ZOJ-1455

继续刷差分约束，其实这类题关键还是找出所有约束条件，算法的话都一样，本题的特殊处在于要加入一个虚拟点表示所有任务全部完成时的点，边长的话就是每个任务所需时间，其他的点则是每个任务的开始时间点，这样除了题目给的那些边外就又加入了N条边，构成了所有约束条件，接下来就是用bellman-ford求最短路了，我看别人用的全是SPFA，效率高一点，但是C的话不好写队列。。只好作罢了

#include<stdio.h>
#include<stdlib.h>
#include<string.h>
#include<limits.h>

struct Edge
{
int u, v, w;
};
static int d[1024];

static int bellman_ford(struct Edge *array, int n, int total)
{
int i, j, u, v, w, flag;
for (i = 0; i < 1024; i++)
d[i] = INT_MAX;
d[0] = 0;

for (i = 0; i < n; i++)
{
flag = 0;
for (j = 0; j < total; j++)
{
u = array[j].u;
v = array[j].v;
w = array[j].w;
if (d[u] != INT_MAX && d[u] + w < d[v])
{
d[v] = d[u] + w;
flag = 1;
}
}
if (!flag)
break;
}
for (j = 0; j < total; j++)
if (d[array[j].u] != INT_MAX
&& d[array[j].u] + array[j].w < d[array[j].v])

[学习材料]
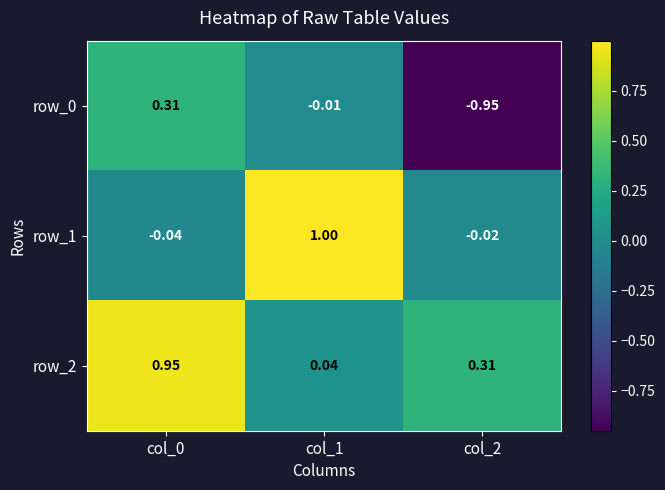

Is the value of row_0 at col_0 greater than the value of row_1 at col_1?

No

==

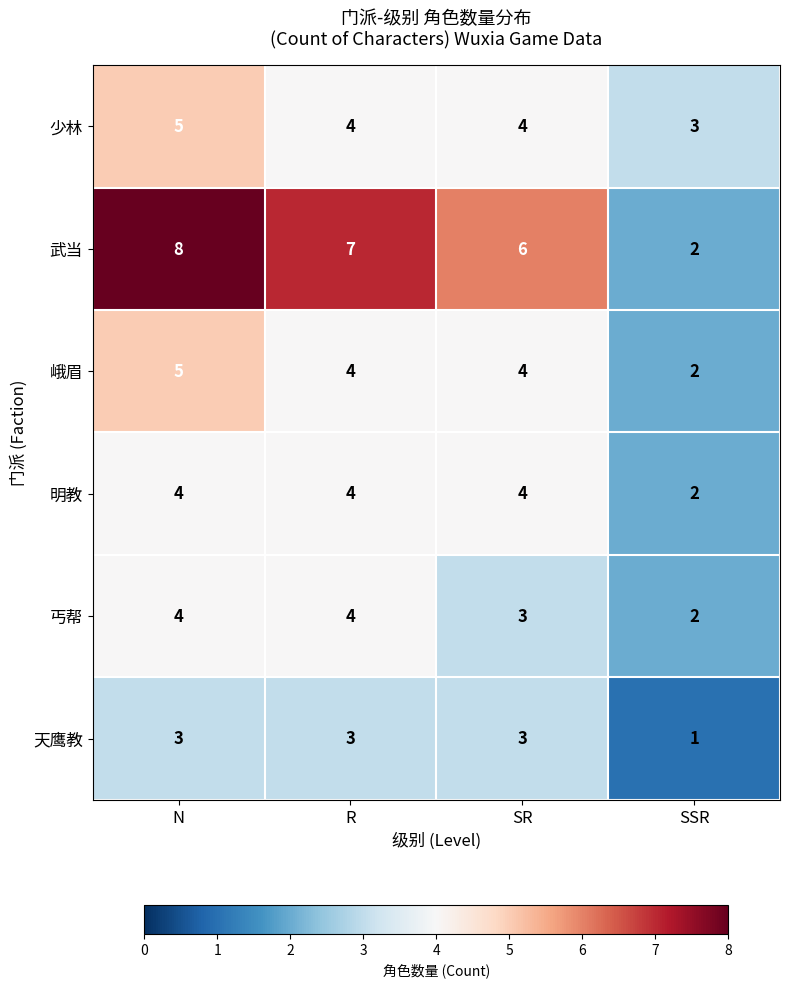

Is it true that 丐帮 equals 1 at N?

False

[任务]
请逐字抄录所示文本中从“继续刷差分约束，其实这类题关”起、至“n, int total)”止（含该处）的部分。 上述数据为单独提供的材料，独立于所示文本。

[任务回答]
继续刷差分约束，其实这类题关键还是找出所有约束条件，算法的话都一样，本题的特殊处在于要加入一个虚拟点表示所有任务全部完成时的点，边长的话就是每个任务所需时间，其他的点则是每个任务的开始时间点，这样除了题目给的那些边外就又加入了N条边，构成了所有约束条件，接下来就是用bellman-ford求最短路了，我看别人用的全是SPFA，效率高一点，但是C的话不好写队列。。只好作罢了

#include<stdio.h>
#include<stdlib.h>
#include<string.h>
#include<limits.h>

struct Edge
{
int u, v, w;
};
static int d[1024];

static int bellman_ford(struct Edge *array, int n, int total)